The Great Black Music Ensemble The Great Black Music Ensemble, with almost 40 members, has long been an avant-garde force in jazz. CDBaby.com asserted that the ensemble brings "the excitement of new sounds and rhythms, while incorporating the traditions of black music including funk, reggae, bebop, swing, and more" to its music. The group is one of two bands connected to the Association for the Advancement of Creative Musicians (AACM), a group that has made "unparalleled contributions to modern music," according to JazzPolice.com. Before 2005, the ensemble was known as the AACM Big Band.

The Chicago Tribune called the Great Black Music Ensemble "consistently impressive," and the mostly improvisational band will bring its show to the Quad Cities on the Fourth of July, featuring tenor saxophonist Ari Brown, alto saxophonist Ernest Khabeer Dawkins, flutist Nicole Mitchell, trumpeter Corey Wilkes, trombonist Steve Berry, and singer Saalik Ziyad.

Ziyad grew up singing in the AACM youth choir. "I wasn't interested in jazz," he admitted. "I was a choir geek." Once Ziyad got to Northern Illlinois University and branched out musically, he "fell in love" with jazz, he said.

His singing, along with the music and vision of many others, has led to what the Baltimore Sun called a foray "into the elusive art of large-group improvisation."

Blending so many musical personalities can be tricky, especially when it comes to improvisation.

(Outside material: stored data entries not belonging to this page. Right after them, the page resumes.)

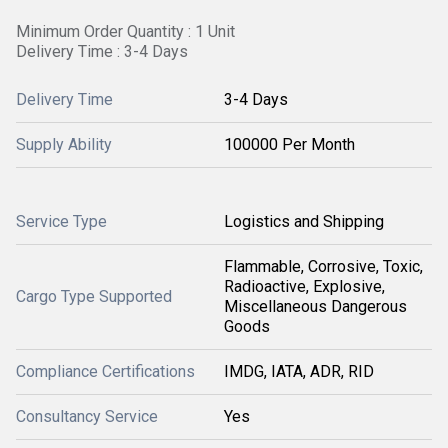
Minimum Order Quantity : 1 Unit
Delivery Time : 3-4 Days
Delivery Time
3-4 Days
Supply Ability
100000 Per Month
Service Type
Logistics and Shipping
Flammable, Corrosive, Toxic,
Radioactive, Explosive,
Cargo Type Supported
Miscellaneous Dangerous
Goods
Compliance Certifications
IMDG, IATA, ADR, RID
Consultancy Service
Yes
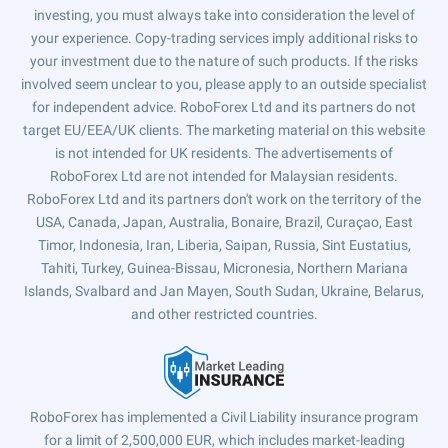
investing, you must always take into consideration the level of
your experience. Copy-trading services imply additional risks to
your investment due to the nature of such products. If the risks
involved seem unclear to you, please apply to an outside specialist
for independent advice. RoboForex Ltd and its partners do not
target EU/EEA/UK clients. The marketing material on this website
is not intended for UK residents. The advertisements of
RoboForex Ltd are not intended for Malaysian residents.
RoboForex Ltd and its partners don't work on the territory of the
USA, Canada, Japan, Australia, Bonaire, Brazil, Curaçao, East
Timor, Indonesia, Iran, Liberia, Saipan, Russia, Sint Eustatius,
Tahiti, Turkey, Guinea-Bissau, Micronesia, Northern Mariana
Islands, Svalbard and Jan Mayen, South Sudan, Ukraine, Belarus,
and other restricted countries.
RoboForex has implemented a Civil Liability insurance program
for a limit of 2,500,000 EUR, which includes market-leading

Ziyad said that the group usually goes over which tunes to play in rehearsal, with more improvisation given to certain pieces depending on who is playing and how many musicians are in the piece. A larger piece may have less improvisation, but musicians always have the freedom to deviate from the script, said Ziyad.

The group is led by Mwata Bowden, a composer/musician described by SoundSlope.com as a "secret weapon" for his musical talents with reed instruments and the didgeridoo.

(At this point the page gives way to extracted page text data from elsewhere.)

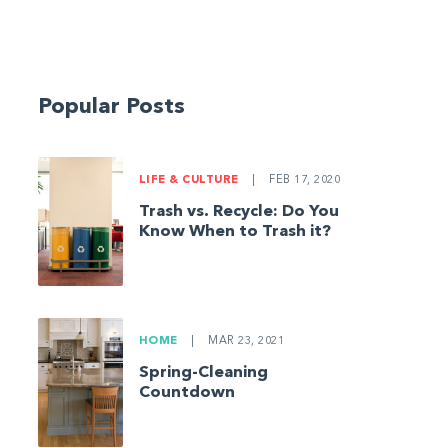
Popular Posts
LIFE & CULTURE
|
FEB 17, 2020
Trash vs. Recycle: Do You
Know When to Trash it?
HOME
|
MAR 23, 2021
Spring-Cleaning
Countdown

Other then the occasional blues festival and rare trips overseas, the group calls the Velvet Longue in Chicago home, playing up to 40 times a year. Ziyad enjoys the intimate atmosphere of the lounge but also welcomes the wider audience a festival brings.

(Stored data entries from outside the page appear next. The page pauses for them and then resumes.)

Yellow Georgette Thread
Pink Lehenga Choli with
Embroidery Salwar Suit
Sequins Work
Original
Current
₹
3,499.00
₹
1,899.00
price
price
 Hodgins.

Besides the eclectic mixture of blues, ballads, and Latin songs, Ziyad likes to mix in a little bebop-style singing, though it's rarely called for on the sheet. In fact, not much is; many of the singer's lines, Ziyad said, are improvised from a trombone line, a bass line, or whatever is in his head. "I'm just like other instruments," he said.

With such a large number of musicians on its roster, the ensemble has a plethora of different sounds and programs; Ziyad said that commissioned compositions, pieces written by members of the group, tribute shows to artists, and completely improvisational pieces make up their repertoire.

Ziyad's bold, old-school voice races through a verse only to suddenly slow down and hang on a note, much like Wile E. Coyote's attempts to stop himself from running off a cliff. Other singers in the ensemble burst forth with cries and chants on different tracks.

It's that kind of almost jarring music, the type that catches your ear for its unusual sound, that the Great Black Music Ensemble makes: offbeat rhythms; percussion that sounds like brushes on a countertop; piano keys that defy natural progression; a horn that seems to bleat, not blare. But it works wonderfully; these "misfit" sounds gel together to form an ambiance of eccentric harmony.

The track "There's a Sparx in the House" begins with a wailing female voice and what sounds like wind chimes, as well as a tambourine. From there, the voice transitions to an garbled sound - one you realize moments later is actually an instrument. Later in the song, a saxophone blares on its own and, mid-solo, screeches tremendously. An almost terrifying assault of percussion swallows the sax whole. The song ends with a piece of poetry/song that celebrates the voice as the "first instrument."